The second game is Machinarium. Created by indie developer Amanita Design, Machinarium is a charming game about a little robot's journey to find something in the big city. Beautiful, distinctive backgrounds and a haunting musical score combine to make one of the most memorable games I've ever encountered. Every character is animated with endearing exaggeration, making for a game that manages to say quite a lot without a single written or spoken word. Machinarium is also free to try online here -- make sure you take a look.

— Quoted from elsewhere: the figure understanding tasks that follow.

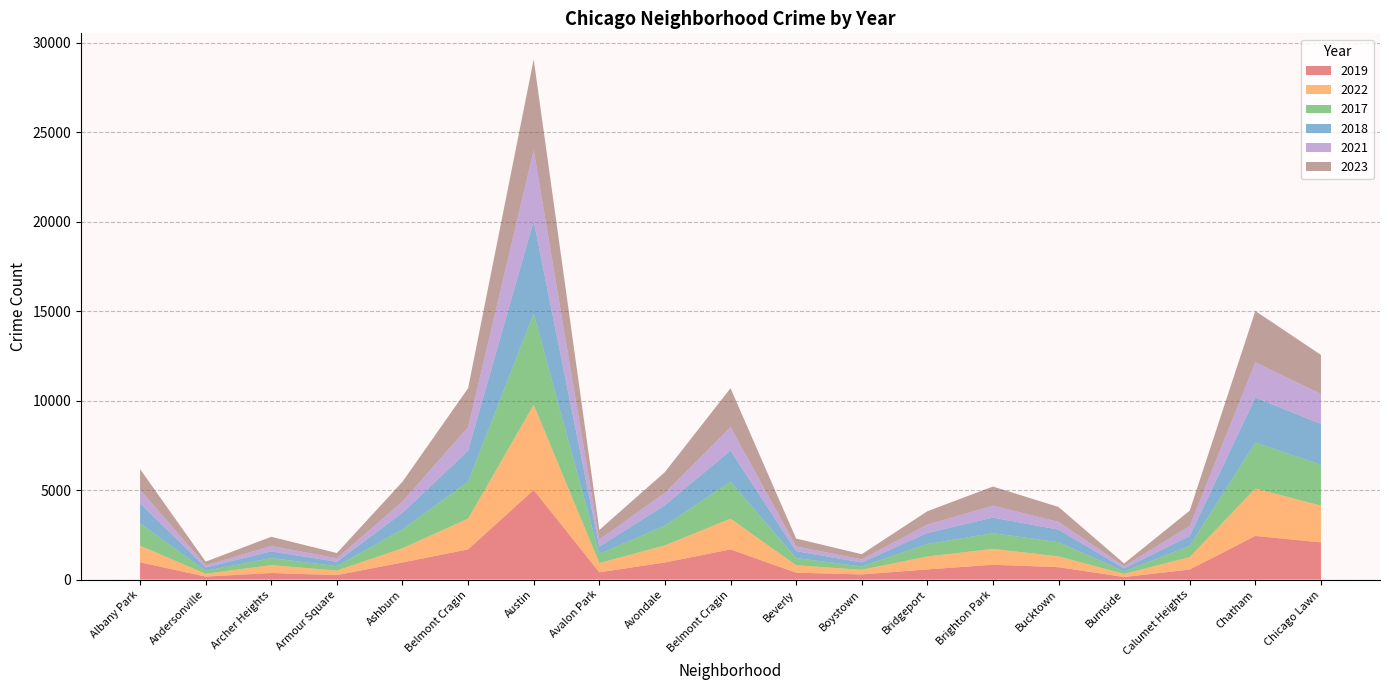

Reading left to right, what are all the values shown in this chart?

2019: 968	166	368	249	957	1687	5008	405	957	1687	385	287	568	828	694	142	561	2441	2079
2022: 926	157	440	251	797	1720	4761	522	953	1720	414	258	722	888	599	175	698	2650	2055
2017: 1252	171	391	250	1053	2066	5096	508	1107	2066	403	188	697	879	795	145	620	2566	2288
2018: 1117	184	374	248	924	1737	5163	401	1142	1737	386	224	616	870	704	160	554	2513	2280
2021: 767	123	303	193	630	1313	3970	395	692	1313	264	173	474	664	435	130	559	1974	1675
2023: 1145	202	516	292	1107	2173	5081	542	1158	2173	442	289	741	1072	831	146	863	2869	2181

And finally, I succumbed to the siren song of slashed prices and picked up a brand new copy of DJ Hero, FreeStyleGames' turntable-based rhythm game. After the lackluster evolution of the Guitar Hero series in Neversoft's hands and the inexplicable existence of Band Hero, it's wonderful to see a new franchise debut on such a high note. The game and peripheral are both rock-solid at their core, combining to create a music game that doesn't play like anything else on the market. (Move over, Beatmania -- you've got nothing on this game.) Even as an expert Rock Band musician, I found myself forced to start out on Hard before just recently bumping up to expert. Fortunately there's no punishment for ambition -- you can't ever fail out of a song. That's good news if you, like me, get a little carried away with some of the catchier mixes in the game. Gorillaz' "Feel Good Inc." mixed with Blondie's "Atomic"? "Bittersweet Symphony" with 2Pac's "All Eyes on Me"? Yeah. It's rad.
Subject number one is, easily, Forza 3. I'm still loving the experience of playing through the single-player, and I wish I could find more time to hop online and race with my friends on Xbox Live. I love the race cars in the game — the sounds, the sensation of speed, the feel of the grip and aerodynamics...hell, you can even feel the engines struggling to gasp for air against their inlet restrictors from time to time (this is realistic and makes me happy). That the game recognizes the racing series-mandated restrictors is one thing; that you can pay to remove them is another, and shows the care that Turn 10 paid to this game. And the feel of the restrictors on engine performance is icing on the realism cake, so to speak.
I've also been back on the NCAA 10 bandwagon. It still has its faults, and I would pay good Microsoft spacebucks for DLC that updated the uniforms with Oregon's real ones for this year, but the offensive gameplanning and gameplay is still pretty sweet. Defense isn't so bad, either. It's candy for my brain, and I enjoy it.
While I want to spend more time on Brütal Legend (and likely will this weekend), I did get the chance to put time into another single-player game: Super Metroid. I'm becoming a big fan of this style of game design (hello, Castlevania: Symphony of the Night!), and haven't played this one yet, so I fired up the ol' emulator and took it to task. And I also got far enough in the game to frustratingly die and lose an hour's worth of progress. Definitely digging the ambience and mood behind the game as well — I want to play it with headphones on to get the full audio experience.